Assignment. Reproduce the lines of the saved entries word for word. Start with the first line and stop after the line that contains "ompartir por correo electrónico".

[Saved entries]
________________

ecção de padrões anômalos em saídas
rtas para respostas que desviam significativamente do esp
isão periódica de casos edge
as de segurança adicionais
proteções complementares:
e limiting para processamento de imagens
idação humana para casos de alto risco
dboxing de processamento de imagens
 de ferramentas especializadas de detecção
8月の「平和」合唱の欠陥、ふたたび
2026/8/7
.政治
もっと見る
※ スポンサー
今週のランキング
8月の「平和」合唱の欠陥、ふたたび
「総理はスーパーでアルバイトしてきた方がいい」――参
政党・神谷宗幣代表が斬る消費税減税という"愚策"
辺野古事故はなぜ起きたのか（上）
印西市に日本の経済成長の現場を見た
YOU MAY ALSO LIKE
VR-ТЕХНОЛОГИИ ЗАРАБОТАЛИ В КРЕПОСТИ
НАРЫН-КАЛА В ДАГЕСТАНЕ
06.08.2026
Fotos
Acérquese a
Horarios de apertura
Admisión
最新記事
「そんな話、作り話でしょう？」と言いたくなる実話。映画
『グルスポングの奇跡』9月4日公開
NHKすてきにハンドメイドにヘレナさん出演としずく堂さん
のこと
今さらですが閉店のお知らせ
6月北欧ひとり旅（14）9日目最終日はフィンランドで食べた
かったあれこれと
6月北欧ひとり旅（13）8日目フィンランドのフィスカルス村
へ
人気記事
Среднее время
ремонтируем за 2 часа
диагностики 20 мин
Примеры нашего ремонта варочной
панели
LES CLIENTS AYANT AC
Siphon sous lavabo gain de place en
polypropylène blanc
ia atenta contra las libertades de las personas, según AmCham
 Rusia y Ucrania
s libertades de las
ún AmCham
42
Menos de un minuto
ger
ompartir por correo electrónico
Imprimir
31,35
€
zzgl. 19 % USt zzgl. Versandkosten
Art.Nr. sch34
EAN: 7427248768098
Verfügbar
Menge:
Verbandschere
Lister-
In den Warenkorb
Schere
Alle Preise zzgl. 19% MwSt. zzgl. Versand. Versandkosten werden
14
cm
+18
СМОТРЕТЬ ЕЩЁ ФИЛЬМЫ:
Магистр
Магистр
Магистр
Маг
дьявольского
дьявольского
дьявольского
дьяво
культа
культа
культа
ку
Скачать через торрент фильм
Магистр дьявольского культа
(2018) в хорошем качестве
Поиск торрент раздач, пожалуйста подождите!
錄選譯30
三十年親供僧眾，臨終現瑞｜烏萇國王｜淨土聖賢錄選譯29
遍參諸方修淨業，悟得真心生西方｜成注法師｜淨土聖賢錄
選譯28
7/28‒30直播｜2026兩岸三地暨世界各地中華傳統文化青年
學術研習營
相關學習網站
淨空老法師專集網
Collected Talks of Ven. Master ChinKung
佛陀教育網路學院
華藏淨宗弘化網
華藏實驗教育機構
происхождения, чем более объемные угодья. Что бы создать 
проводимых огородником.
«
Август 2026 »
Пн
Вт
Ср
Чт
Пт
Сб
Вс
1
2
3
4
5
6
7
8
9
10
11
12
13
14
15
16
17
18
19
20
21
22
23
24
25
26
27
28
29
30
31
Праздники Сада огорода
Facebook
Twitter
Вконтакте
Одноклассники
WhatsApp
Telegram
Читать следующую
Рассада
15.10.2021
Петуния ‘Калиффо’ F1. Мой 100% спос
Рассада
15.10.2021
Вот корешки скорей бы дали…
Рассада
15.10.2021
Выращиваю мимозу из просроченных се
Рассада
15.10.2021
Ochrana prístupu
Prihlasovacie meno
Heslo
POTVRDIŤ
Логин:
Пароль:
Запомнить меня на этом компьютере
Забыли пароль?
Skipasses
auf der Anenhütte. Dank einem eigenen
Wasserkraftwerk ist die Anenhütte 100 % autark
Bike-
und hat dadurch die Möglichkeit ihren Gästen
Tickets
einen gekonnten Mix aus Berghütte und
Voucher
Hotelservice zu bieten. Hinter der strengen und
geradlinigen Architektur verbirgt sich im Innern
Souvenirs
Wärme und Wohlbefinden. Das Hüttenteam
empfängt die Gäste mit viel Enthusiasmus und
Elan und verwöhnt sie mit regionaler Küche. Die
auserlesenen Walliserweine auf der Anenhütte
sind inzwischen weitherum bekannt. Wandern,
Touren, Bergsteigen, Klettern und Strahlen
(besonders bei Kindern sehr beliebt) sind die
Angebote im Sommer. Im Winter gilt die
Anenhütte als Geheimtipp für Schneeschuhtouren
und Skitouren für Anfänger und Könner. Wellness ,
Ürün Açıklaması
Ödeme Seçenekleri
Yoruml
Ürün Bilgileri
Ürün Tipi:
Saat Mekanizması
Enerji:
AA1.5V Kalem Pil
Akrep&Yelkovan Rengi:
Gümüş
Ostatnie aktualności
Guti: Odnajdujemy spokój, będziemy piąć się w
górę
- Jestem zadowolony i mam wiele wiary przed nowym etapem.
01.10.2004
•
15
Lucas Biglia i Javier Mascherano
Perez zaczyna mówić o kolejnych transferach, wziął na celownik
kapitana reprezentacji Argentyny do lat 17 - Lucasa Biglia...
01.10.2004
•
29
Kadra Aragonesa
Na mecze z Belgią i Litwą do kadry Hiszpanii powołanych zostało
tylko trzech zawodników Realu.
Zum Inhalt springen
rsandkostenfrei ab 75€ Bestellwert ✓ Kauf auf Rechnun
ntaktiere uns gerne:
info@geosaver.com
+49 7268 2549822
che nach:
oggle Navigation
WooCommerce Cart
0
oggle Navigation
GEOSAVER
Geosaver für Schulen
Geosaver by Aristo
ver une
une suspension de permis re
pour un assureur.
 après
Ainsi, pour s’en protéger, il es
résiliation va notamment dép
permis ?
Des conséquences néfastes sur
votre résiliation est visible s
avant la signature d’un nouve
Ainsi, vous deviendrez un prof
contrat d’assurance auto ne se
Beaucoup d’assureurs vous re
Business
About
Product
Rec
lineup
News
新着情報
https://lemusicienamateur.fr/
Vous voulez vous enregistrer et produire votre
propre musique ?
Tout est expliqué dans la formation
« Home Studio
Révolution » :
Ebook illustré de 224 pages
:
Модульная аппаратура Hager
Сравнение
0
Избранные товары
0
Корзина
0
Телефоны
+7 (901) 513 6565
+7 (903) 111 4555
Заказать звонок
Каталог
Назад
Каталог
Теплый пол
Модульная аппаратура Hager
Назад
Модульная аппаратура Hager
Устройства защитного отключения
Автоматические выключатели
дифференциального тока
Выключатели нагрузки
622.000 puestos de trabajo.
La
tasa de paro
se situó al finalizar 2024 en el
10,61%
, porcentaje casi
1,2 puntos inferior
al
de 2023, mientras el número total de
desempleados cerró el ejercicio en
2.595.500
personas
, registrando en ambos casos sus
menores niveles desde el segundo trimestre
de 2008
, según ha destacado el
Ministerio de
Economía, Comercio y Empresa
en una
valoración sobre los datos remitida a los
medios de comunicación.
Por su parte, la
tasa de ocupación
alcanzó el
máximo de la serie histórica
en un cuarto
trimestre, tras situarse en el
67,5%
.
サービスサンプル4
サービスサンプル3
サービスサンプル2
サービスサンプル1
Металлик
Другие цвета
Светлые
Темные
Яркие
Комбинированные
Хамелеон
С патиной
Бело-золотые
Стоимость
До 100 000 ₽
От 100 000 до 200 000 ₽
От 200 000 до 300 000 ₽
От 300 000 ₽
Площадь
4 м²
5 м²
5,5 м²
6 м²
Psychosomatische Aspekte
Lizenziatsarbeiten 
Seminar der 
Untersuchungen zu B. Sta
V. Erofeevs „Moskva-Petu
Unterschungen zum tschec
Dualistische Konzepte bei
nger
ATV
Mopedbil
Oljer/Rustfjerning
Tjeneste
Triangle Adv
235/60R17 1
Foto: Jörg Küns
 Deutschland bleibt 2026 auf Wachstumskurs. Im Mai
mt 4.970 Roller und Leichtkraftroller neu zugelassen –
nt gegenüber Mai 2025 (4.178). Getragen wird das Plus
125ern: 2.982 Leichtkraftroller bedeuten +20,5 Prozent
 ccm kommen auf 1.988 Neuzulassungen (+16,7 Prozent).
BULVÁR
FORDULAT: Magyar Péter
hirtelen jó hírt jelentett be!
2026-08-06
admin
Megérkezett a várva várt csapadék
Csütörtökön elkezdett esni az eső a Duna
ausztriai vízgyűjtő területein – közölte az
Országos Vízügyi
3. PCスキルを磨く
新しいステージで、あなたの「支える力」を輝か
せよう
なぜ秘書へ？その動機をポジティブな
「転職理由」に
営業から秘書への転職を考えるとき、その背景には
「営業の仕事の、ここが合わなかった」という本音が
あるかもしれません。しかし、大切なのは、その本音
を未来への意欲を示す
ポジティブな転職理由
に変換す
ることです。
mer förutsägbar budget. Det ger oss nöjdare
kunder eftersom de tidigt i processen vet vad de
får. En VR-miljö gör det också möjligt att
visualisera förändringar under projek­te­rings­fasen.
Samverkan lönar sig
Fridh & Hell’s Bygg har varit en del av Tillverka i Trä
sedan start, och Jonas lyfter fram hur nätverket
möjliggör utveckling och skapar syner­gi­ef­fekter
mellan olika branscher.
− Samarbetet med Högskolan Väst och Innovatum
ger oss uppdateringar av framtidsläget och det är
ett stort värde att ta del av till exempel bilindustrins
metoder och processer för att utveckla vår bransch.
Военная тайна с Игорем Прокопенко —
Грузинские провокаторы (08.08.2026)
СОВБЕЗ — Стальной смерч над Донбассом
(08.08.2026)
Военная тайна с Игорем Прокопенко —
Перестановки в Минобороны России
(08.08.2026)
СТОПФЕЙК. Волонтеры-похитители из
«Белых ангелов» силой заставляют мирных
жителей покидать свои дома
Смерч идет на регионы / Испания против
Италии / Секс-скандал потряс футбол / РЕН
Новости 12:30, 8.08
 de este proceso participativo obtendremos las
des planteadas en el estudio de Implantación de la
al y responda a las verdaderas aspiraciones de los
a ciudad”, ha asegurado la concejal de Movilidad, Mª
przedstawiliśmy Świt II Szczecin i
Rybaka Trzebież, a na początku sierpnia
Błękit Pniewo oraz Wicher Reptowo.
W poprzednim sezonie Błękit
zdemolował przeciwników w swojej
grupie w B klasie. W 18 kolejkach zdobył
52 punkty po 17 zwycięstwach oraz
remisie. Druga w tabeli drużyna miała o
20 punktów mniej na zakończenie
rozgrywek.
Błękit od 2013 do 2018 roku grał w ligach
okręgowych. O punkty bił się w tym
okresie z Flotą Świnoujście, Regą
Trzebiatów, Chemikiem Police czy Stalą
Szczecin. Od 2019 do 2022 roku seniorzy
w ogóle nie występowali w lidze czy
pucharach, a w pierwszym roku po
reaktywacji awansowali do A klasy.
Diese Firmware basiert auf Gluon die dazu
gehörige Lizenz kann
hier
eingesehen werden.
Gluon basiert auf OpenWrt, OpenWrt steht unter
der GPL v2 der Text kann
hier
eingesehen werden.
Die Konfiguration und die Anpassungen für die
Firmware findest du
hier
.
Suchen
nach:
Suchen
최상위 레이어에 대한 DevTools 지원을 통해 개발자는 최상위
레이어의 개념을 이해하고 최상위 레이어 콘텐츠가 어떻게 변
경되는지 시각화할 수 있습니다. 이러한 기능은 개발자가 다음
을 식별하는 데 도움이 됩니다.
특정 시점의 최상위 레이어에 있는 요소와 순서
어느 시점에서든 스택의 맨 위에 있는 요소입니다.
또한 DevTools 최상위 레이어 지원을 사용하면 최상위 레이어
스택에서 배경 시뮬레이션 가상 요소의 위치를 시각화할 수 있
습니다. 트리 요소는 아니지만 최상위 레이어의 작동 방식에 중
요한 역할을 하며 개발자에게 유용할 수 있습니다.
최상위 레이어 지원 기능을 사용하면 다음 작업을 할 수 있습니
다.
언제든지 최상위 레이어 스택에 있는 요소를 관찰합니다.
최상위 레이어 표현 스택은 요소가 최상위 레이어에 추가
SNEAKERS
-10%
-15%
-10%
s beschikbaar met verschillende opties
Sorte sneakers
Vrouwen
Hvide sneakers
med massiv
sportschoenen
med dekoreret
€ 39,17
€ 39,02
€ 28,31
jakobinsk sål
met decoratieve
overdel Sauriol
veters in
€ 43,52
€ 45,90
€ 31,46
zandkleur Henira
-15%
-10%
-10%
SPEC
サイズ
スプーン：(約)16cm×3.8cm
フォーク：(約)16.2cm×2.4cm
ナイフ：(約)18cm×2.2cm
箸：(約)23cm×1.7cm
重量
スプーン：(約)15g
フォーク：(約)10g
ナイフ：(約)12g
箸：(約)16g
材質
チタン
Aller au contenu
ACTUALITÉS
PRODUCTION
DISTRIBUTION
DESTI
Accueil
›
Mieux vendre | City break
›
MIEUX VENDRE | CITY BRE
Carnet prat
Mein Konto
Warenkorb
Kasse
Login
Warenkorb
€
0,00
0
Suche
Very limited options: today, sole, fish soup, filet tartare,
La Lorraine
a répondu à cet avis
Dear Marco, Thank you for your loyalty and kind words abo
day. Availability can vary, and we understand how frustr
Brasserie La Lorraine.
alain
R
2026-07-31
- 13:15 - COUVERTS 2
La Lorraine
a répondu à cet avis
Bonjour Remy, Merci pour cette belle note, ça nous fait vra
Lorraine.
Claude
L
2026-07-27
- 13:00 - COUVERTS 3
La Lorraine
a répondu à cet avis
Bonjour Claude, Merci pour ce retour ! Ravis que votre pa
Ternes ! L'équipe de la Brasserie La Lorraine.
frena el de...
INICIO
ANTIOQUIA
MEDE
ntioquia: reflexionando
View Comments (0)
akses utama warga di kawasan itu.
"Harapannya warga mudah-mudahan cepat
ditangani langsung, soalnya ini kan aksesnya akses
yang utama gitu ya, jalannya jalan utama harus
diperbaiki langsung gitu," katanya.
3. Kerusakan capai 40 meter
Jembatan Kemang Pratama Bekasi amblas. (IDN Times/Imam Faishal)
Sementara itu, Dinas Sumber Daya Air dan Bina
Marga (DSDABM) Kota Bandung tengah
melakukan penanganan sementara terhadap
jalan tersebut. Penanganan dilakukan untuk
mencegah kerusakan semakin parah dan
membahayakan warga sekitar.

________________

Solution.
ecção de padrões anômalos em saídas
rtas para respostas que desviam significativamente do esp
isão periódica de casos edge
as de segurança adicionais
proteções complementares:
e limiting para processamento de imagens
idação humana para casos de alto risco
dboxing de processamento de imagens
 de ferramentas especializadas de detecção
8月の「平和」合唱の欠陥、ふたたび
2026/8/7
.政治
もっと見る
※ スポンサー
今週のランキング
8月の「平和」合唱の欠陥、ふたたび
「総理はスーパーでアルバイトしてきた方がいい」――参
政党・神谷宗幣代表が斬る消費税減税という"愚策"
辺野古事故はなぜ起きたのか（上）
印西市に日本の経済成長の現場を見た
YOU MAY ALSO LIKE
VR-ТЕХНОЛОГИИ ЗАРАБОТАЛИ В КРЕПОСТИ
НАРЫН-КАЛА В ДАГЕСТАНЕ
06.08.2026
Fotos
Acérquese a
Horarios de apertura
Admisión
最新記事
「そんな話、作り話でしょう？」と言いたくなる実話。映画
『グルスポングの奇跡』9月4日公開
NHKすてきにハンドメイドにヘレナさん出演としずく堂さん
のこと
今さらですが閉店のお知らせ
6月北欧ひとり旅（14）9日目最終日はフィンランドで食べた
かったあれこれと
6月北欧ひとり旅（13）8日目フィンランドのフィスカルス村
へ
人気記事
Среднее время
ремонтируем за 2 часа
диагностики 20 мин
Примеры нашего ремонта варочной
панели
LES CLIENTS AYANT AC
Siphon sous lavabo gain de place en
polypropylène blanc
ia atenta contra las libertades de las personas, según AmCham
 Rusia y Ucrania
s libertades de las
ún AmCham
42
Menos de un minuto
ger
ompartir por correo electrónico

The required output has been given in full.